One company doing just that is Charter Communications. The cable, Internet, and telephone provider typically ranks near the bottom of Temkin Group's Customer Experience Ratings, but John Birrer, senior vice president of customer experience, plans to change customer perception and elevate satisfaction levels.

CEO Mike Lovett hired Birrer in January to lead the company's newly formed customer experience organization and to energize the company's 18,000 employees to focus on delivering an improved customer experience (a transformation initiative started by Lovett a year ago).

Birrer leads a team of 10, including a vice president who oversees the customer experience enterprisewide, another who leads the communications team to develop strategies for messaging, two leaders who work in the field to drive change among technicians, a team that conducts analysis to scope out revenue opportunities, and another team that leads strategic planning.

For Birrer, establishing organizational structure and designating enthusiastic employees to oversee the transformation are the most critical factors of any successful customer experience team. In the past there was no clear ownership of the customer experience at Charter. That's not the case today. Birrer's team is driving the company's conversations about putting the customer front and center at Charter. "My goal is to use a small and mighty team to get all 18,000 employees on board with that mission," he says.

Birrer doesn't think of himself or his team as owners of the customer experience, but rather as the catalyst for change.

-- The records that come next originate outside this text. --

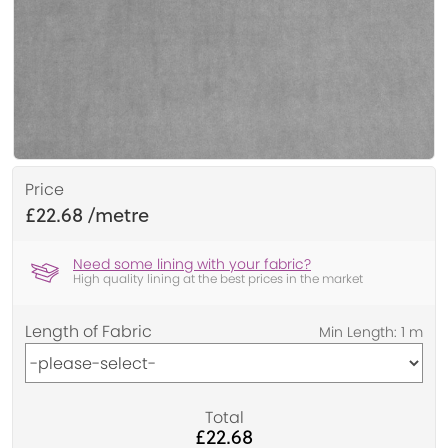
Price
£22.68
Need some lining with your fabric?
High quality lining at the best prices in the market
Length of Fabric
Total
£22.68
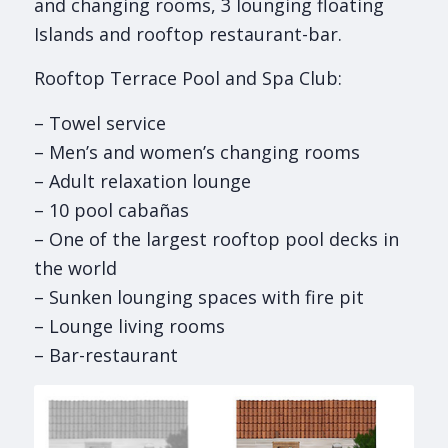
and changing rooms, 3 lounging floating
Islands and rooftop restaurant-bar.
Rooftop Terrace Pool and Spa Club:
– Towel service
– Men’s and women’s changing rooms
– Adult relaxation lounge
– 10 pool cabañas
– One of the largest rooftop pool decks in
the world
– Sunken lounging spaces with fire pit
– Lounge living rooms
– Bar-restaurant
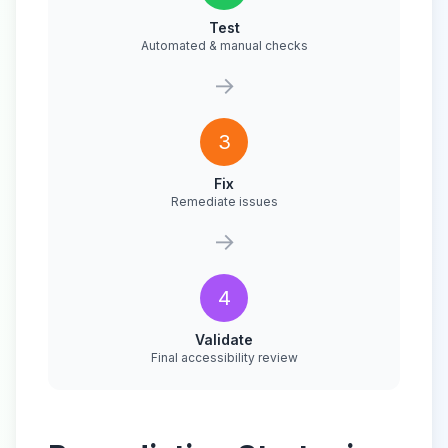
Test
Automated & manual checks
→
3
Fix
Remediate issues
→
4
Validate
Final accessibility review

He calls his team members "fire starters," whose mission is to alter the DNA of the company.

Earlier this year the team focused on engaging frontline employees and technicians through role-play around the three areas that need the most improvement: customer onboarding, technical issue resolution, and expense performance. As a result, Birrer's fire starters have created the necessary momentum and involvement to fan the flames on customer experience.

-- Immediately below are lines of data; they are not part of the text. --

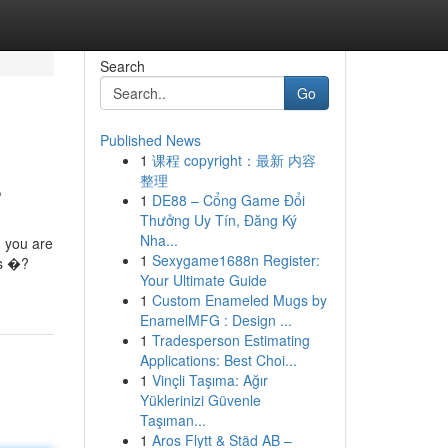
Search
Go
Published News
1
课程 copyright：最新 内容
s
整理
1
DE88 – Cổng Game Đổi
Thưởng Uy Tín, Đăng Ký
Nha...
, you are
1
Sexygame1688n Register:
ds �?
Your Ultimate Guide
1
Custom Enameled Mugs by
EnamelMFG : Design ...
1
Tradesperson Estimating
Applications: Best Choi...
1
Vinçli Taşıma: Ağır
Yüklerinizi Güvenle
Taşıman...
1
Aros Flytt & Städ AB –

Then in June they held a three-day educational pep rally for 200 directors and managers from across the business at Charter's St. Louis headquarters to focus the leaders on driving continuous change in the three pilot areas. They shared results of the role-play, as well as customer feedback. Birrer says the rally worked to create advocates for change. This companywide involvement and ownership of the customer experience has produced such profitable results as reduction in customer churn, less truck rolls, and fewer complaint calls. "We've done a really good job of getting the fire started. Now we have to nurture it and feed the logs on the fire," he says.

Birrer plans to stoke the fire in 2012 by focusing on tactical changes, such as training agents on how to engage with customers over the phone and designing a consistent cross-channel delivery of the customer experience. Because Birrer's team has created an environment where employees are committed to success, he believes that the company will indeed succeed in improving its customer experience. He says, "We've created a whole ecosystem that works and that, frankly, delivers a better outcome than the sum of the parts."